PROBLEM TO WORK ON »
Write out every line of the material below without changing anything, and omit the pictures from your answer.

SOURCE MATERIAL »
────────────────

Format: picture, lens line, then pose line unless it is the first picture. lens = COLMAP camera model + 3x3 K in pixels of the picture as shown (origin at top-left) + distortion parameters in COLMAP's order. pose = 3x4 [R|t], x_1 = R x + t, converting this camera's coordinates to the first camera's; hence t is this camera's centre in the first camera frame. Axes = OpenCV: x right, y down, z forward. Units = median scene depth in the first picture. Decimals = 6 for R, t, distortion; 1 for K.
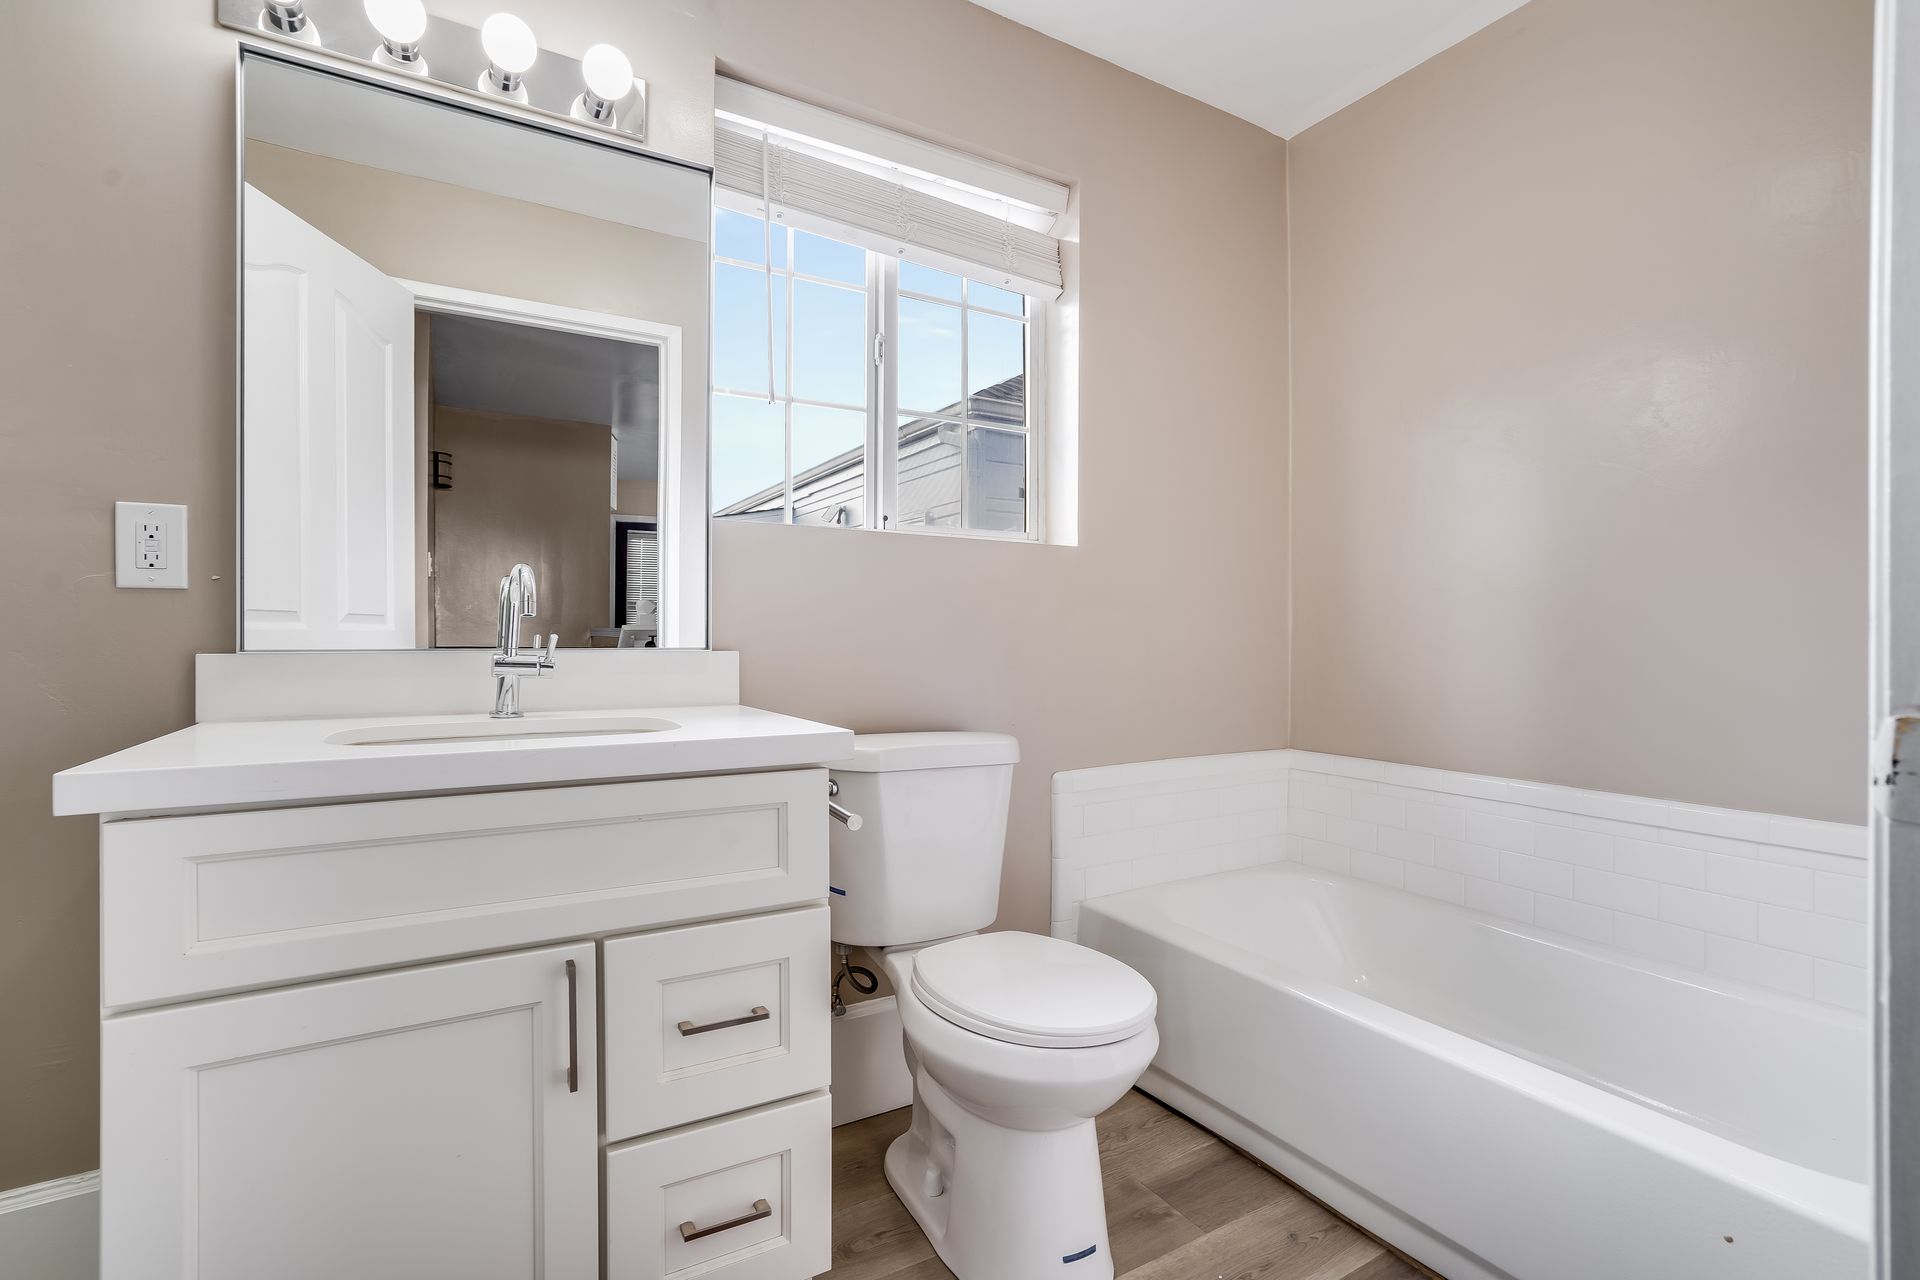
lens RADIAL K [[892.6, 0, 960.2], [0, 892.6, 638.8], [0, 0, 1]] dist [-0.041161, 0.005236]
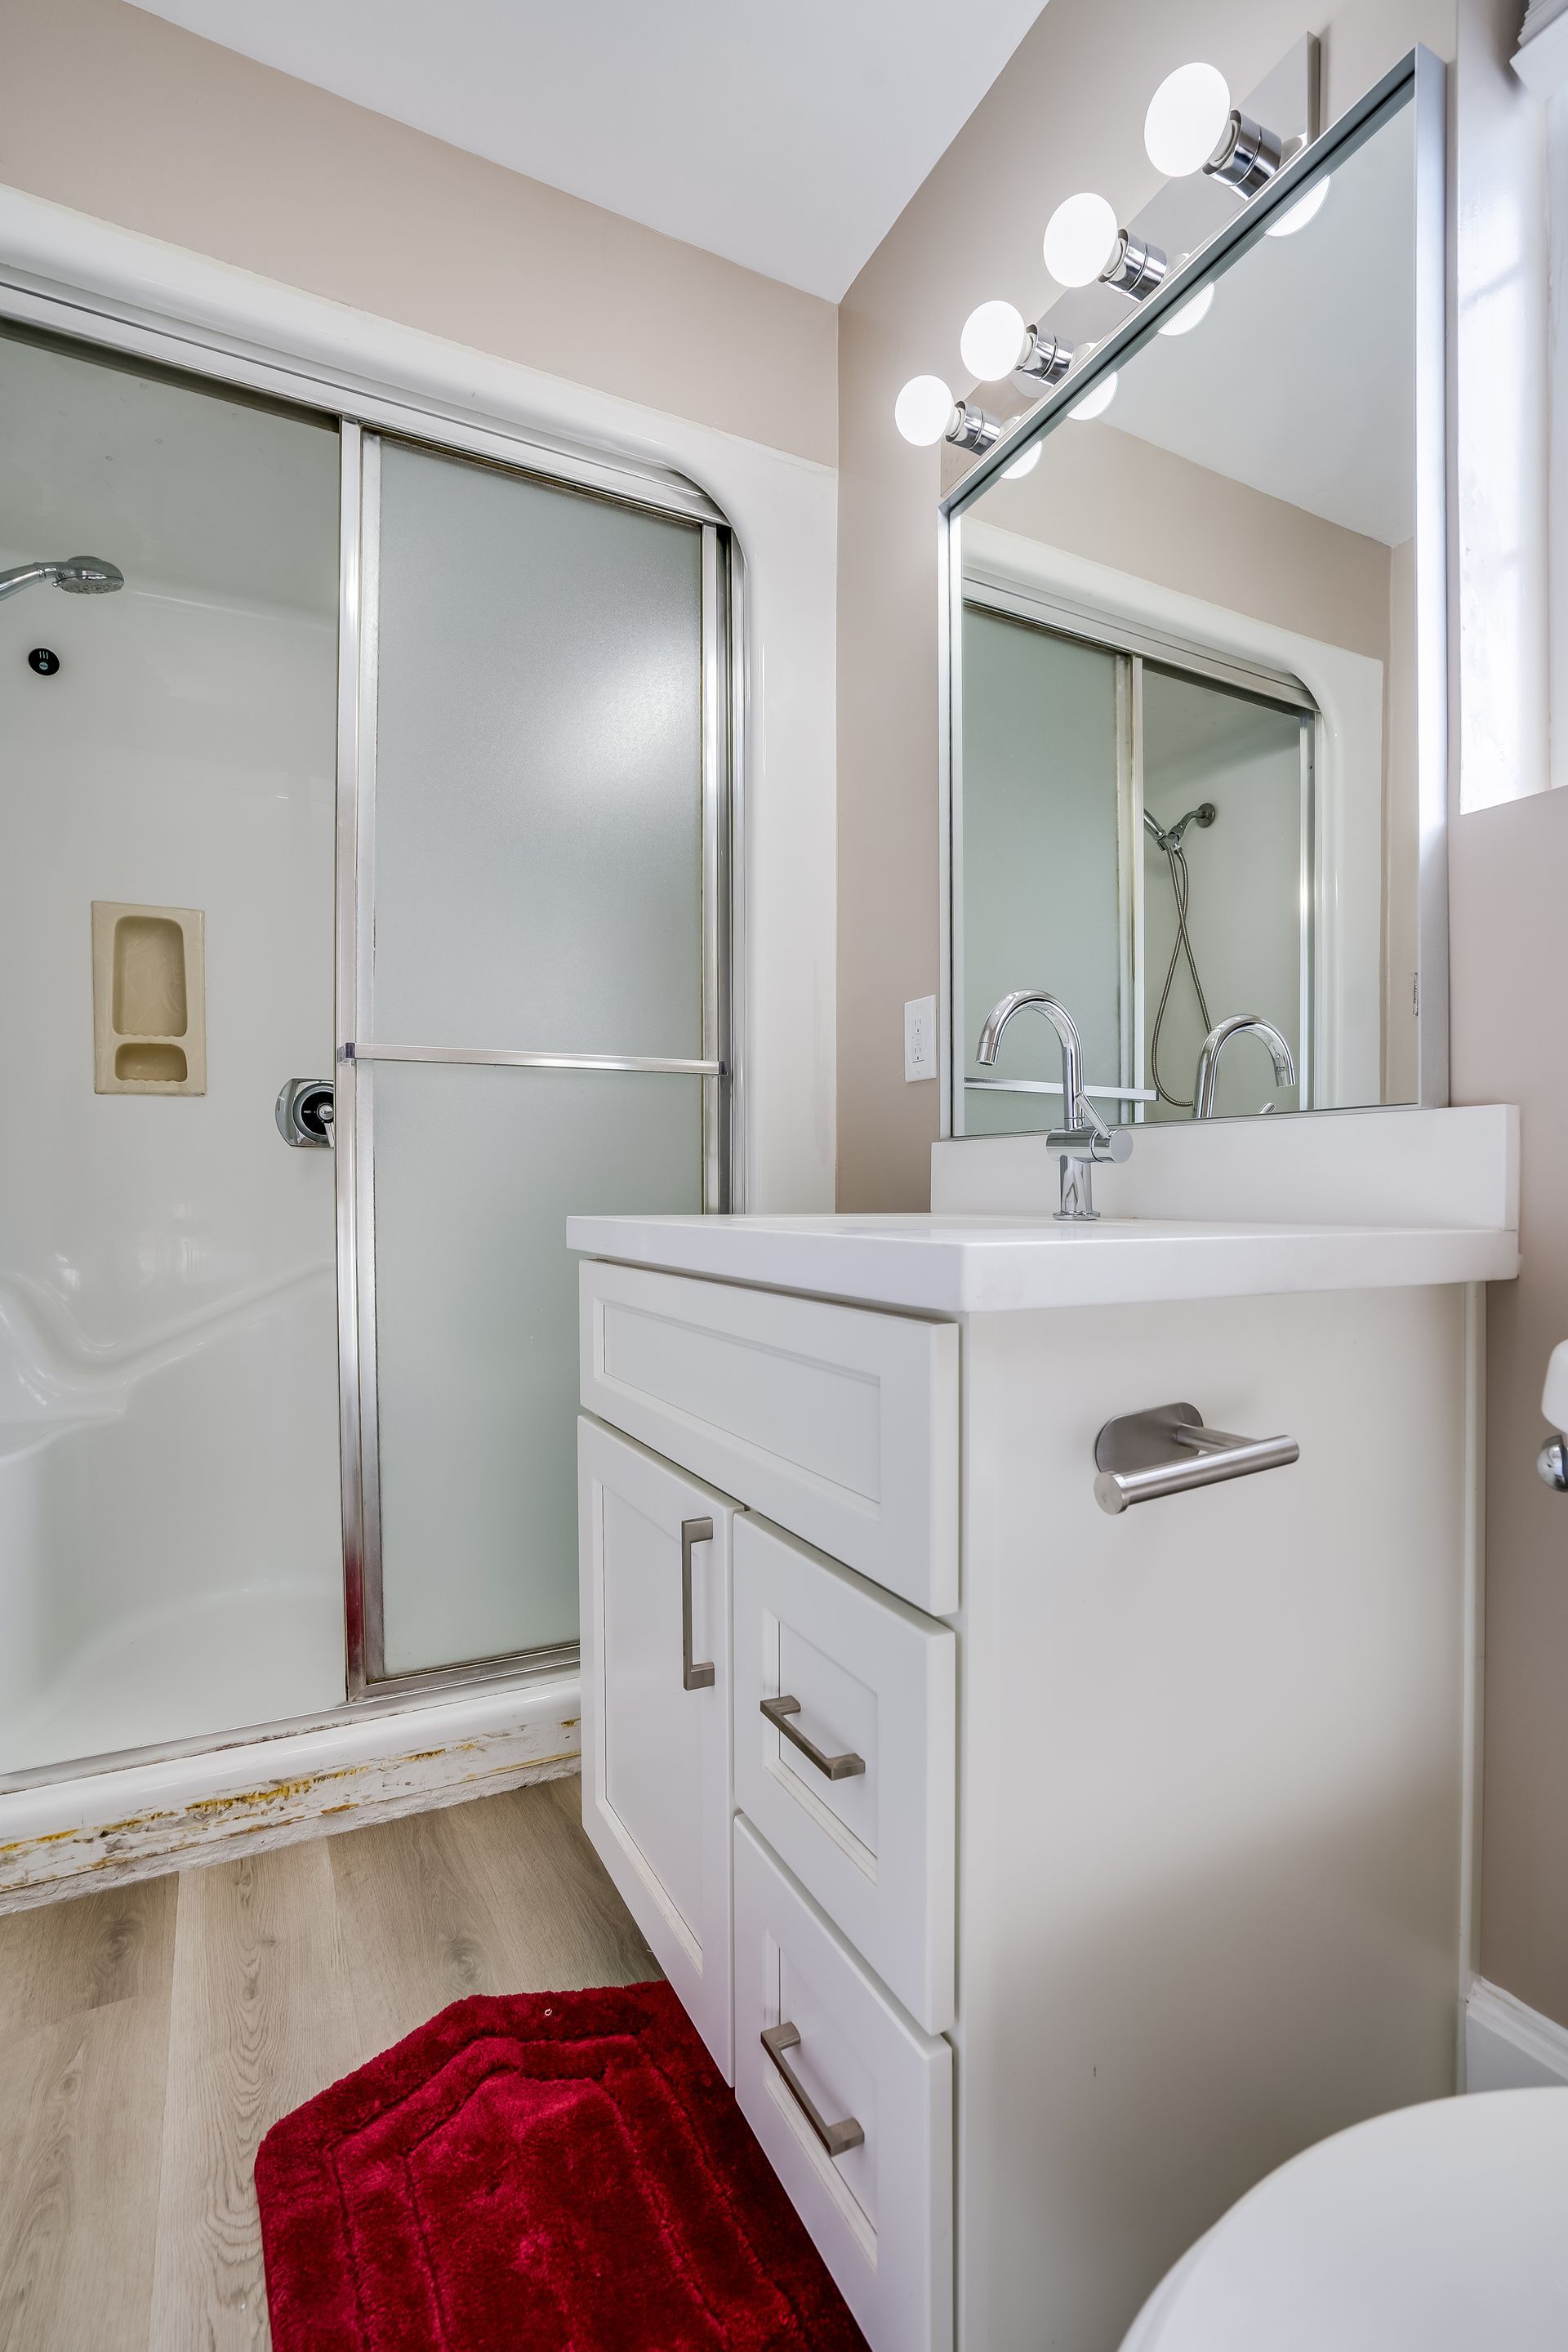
lens RADIAL K [[1093.4, 0, 784.9], [0, 1093.4, 1187.4], [0, 0, 1]] dist [-0.041161, 0.005236]
pose [[-0.058622, -0.003048, -0.998276, 0.388333], [-0.003086, 0.999991, -0.002872, 0.075336], [0.998275, 0.002912, -0.058631, 0.924588]]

────────────────

YOUR RESPONSE »
Format: picture, lens line, then pose line unless it is the first picture. lens = COLMAP camera model + 3x3 K in pixels of the picture as shown (origin at top-left) + distortion parameters in COLMAP's order. pose = 3x4 [R|t], x_1 = R x + t, converting this camera's coordinates to the first camera's; hence t is this camera's centre in the first camera frame. Axes = OpenCV: x right, y down, z forward. Units = median scene depth in the first picture. Decimals = 6 for R, t, distortion; 1 for K.
lens RADIAL K [[892.6, 0, 960.2], [0, 892.6, 638.8], [0, 0, 1]] dist [-0.041161, 0.005236]
lens RADIAL K [[1093.4, 0, 784.9], [0, 1093.4, 1187.4], [0, 0, 1]] dist [-0.041161, 0.005236]
pose [[-0.058622, -0.003048, -0.998276, 0.388333], [-0.003086, 0.999991, -0.002872, 0.075336], [0.998275, 0.002912, -0.058631, 0.924588]]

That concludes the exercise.